## Given data

BEGIN

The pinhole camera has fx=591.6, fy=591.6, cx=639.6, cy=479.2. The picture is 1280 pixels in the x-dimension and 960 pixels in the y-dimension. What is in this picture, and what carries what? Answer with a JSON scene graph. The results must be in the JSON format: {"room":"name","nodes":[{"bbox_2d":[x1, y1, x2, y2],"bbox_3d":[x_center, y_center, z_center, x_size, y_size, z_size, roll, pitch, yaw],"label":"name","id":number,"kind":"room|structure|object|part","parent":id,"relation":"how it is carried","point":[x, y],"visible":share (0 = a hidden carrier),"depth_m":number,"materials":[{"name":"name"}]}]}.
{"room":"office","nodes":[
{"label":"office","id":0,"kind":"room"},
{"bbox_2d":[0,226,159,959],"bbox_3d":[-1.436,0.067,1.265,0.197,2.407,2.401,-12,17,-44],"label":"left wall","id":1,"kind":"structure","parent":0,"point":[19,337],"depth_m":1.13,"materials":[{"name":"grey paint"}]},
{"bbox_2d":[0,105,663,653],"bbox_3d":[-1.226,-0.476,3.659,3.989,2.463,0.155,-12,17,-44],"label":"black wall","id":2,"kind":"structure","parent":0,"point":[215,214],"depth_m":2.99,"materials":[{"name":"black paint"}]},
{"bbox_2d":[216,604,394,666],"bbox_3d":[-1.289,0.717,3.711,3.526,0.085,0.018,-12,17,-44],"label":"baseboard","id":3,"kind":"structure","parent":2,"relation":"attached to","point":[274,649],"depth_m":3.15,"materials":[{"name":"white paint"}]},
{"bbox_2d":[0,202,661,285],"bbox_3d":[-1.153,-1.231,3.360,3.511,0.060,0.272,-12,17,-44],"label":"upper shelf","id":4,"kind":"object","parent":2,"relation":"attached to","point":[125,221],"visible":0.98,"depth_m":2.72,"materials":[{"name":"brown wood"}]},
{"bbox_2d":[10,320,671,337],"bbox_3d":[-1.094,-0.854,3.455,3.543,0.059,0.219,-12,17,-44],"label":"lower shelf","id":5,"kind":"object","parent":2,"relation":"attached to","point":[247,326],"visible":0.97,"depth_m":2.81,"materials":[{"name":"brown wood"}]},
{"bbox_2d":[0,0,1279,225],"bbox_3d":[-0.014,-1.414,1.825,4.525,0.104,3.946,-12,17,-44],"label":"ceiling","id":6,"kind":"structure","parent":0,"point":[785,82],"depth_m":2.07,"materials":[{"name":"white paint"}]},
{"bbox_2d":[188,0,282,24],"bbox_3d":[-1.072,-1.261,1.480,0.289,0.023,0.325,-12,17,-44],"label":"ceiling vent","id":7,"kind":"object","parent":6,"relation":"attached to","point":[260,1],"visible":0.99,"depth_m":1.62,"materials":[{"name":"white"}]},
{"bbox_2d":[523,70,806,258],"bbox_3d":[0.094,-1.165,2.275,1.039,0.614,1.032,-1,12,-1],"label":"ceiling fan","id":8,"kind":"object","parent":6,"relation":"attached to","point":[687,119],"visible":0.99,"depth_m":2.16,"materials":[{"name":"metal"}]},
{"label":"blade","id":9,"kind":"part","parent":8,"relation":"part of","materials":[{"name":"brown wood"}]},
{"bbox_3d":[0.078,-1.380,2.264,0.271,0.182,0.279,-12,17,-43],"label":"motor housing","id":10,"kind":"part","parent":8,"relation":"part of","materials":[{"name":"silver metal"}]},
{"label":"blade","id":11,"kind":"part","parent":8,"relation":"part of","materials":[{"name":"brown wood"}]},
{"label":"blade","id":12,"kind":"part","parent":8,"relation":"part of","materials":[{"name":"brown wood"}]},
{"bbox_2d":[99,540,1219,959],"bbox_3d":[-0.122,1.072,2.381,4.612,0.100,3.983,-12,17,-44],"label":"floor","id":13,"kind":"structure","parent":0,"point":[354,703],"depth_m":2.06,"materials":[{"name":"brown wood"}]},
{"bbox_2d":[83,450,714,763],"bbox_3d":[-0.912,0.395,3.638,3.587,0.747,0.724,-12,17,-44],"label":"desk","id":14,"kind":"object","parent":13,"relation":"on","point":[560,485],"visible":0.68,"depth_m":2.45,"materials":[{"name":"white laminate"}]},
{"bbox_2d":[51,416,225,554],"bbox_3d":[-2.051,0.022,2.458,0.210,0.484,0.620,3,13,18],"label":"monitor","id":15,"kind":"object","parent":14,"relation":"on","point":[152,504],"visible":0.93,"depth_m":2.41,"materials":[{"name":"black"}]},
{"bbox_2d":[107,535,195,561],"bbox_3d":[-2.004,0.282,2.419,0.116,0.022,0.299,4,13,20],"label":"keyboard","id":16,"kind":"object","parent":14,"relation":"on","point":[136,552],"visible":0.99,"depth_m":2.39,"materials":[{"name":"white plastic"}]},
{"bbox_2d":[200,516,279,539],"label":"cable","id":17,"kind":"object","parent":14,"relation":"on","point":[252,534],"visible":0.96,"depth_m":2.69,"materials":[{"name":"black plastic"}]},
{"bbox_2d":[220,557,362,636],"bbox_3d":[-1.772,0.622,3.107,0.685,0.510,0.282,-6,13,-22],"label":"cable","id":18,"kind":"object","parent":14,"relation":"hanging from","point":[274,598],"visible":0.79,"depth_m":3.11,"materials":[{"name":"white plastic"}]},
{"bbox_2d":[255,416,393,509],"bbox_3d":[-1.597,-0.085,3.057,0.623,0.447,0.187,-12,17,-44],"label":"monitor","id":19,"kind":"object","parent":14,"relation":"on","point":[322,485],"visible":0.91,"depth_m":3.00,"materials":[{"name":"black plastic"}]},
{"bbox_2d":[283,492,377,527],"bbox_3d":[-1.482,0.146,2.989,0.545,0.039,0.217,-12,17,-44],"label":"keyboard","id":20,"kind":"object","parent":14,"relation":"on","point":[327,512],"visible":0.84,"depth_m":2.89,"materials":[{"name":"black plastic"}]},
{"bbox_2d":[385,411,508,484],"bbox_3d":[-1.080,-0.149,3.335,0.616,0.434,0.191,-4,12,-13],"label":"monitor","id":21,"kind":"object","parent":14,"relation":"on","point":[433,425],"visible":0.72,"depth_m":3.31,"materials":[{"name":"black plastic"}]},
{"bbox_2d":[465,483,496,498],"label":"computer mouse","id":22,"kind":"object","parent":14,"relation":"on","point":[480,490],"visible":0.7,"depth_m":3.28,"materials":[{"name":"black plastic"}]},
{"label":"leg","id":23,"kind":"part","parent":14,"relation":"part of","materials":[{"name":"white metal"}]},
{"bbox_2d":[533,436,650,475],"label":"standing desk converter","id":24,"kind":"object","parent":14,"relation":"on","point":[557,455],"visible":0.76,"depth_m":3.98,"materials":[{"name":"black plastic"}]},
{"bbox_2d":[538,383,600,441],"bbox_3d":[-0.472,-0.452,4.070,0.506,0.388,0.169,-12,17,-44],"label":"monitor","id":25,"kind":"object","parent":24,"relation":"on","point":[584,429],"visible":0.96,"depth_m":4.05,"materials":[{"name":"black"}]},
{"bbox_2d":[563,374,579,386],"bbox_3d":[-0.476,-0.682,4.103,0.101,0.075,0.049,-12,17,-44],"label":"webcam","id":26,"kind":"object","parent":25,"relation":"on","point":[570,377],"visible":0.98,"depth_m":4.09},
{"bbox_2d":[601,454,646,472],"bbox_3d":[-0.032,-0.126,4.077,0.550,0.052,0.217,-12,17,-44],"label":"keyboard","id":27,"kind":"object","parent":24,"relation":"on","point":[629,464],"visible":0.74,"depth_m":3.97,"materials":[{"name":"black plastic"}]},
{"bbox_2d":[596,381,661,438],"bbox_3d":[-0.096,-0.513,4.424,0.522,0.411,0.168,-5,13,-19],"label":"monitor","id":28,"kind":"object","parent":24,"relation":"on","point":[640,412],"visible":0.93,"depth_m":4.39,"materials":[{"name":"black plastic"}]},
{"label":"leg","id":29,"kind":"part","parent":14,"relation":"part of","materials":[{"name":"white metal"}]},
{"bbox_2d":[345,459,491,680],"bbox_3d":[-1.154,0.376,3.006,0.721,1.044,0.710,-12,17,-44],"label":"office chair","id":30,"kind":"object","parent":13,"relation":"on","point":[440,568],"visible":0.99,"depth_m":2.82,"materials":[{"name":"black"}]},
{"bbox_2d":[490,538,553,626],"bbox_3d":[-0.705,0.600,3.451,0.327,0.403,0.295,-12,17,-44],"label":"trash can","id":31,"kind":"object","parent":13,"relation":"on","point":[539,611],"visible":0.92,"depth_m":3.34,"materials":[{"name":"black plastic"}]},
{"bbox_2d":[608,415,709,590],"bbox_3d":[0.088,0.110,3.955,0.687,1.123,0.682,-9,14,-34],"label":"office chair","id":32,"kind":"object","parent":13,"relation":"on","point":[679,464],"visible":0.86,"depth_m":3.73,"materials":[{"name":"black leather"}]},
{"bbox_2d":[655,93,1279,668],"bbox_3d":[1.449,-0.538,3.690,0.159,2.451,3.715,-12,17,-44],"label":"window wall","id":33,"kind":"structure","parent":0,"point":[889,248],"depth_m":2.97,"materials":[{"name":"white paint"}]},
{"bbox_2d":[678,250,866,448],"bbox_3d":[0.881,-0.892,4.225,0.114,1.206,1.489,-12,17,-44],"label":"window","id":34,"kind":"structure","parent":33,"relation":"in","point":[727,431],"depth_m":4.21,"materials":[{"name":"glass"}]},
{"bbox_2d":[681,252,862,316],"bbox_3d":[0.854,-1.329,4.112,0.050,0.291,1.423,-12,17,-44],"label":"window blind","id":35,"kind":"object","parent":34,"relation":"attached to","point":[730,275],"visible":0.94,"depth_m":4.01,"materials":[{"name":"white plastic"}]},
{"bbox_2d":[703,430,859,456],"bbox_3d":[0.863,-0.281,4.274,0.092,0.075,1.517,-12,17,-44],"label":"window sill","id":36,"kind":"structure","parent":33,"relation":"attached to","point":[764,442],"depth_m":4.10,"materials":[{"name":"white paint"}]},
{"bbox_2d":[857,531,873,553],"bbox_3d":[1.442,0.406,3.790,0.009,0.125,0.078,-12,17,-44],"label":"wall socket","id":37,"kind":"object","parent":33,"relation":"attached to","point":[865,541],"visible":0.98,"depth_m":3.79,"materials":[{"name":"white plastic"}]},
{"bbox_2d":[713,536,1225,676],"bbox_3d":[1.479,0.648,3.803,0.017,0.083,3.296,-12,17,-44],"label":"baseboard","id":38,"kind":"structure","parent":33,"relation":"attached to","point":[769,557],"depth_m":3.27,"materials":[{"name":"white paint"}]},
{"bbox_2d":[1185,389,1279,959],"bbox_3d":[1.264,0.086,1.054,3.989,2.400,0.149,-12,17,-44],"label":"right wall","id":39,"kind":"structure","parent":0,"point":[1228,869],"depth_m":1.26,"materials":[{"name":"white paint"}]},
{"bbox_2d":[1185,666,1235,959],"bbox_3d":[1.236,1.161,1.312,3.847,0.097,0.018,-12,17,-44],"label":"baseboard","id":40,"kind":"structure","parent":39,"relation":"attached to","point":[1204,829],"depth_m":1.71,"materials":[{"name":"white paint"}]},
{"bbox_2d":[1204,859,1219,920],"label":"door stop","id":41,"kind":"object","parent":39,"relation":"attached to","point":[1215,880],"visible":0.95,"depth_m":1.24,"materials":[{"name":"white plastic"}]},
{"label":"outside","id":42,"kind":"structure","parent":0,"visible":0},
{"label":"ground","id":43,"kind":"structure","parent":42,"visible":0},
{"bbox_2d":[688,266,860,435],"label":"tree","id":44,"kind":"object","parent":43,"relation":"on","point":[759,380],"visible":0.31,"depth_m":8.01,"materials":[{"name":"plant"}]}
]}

END

## Task prompt
Give the number of lines in the entries above that contain the word "chair", with no accompanying text.

## Expected answer
2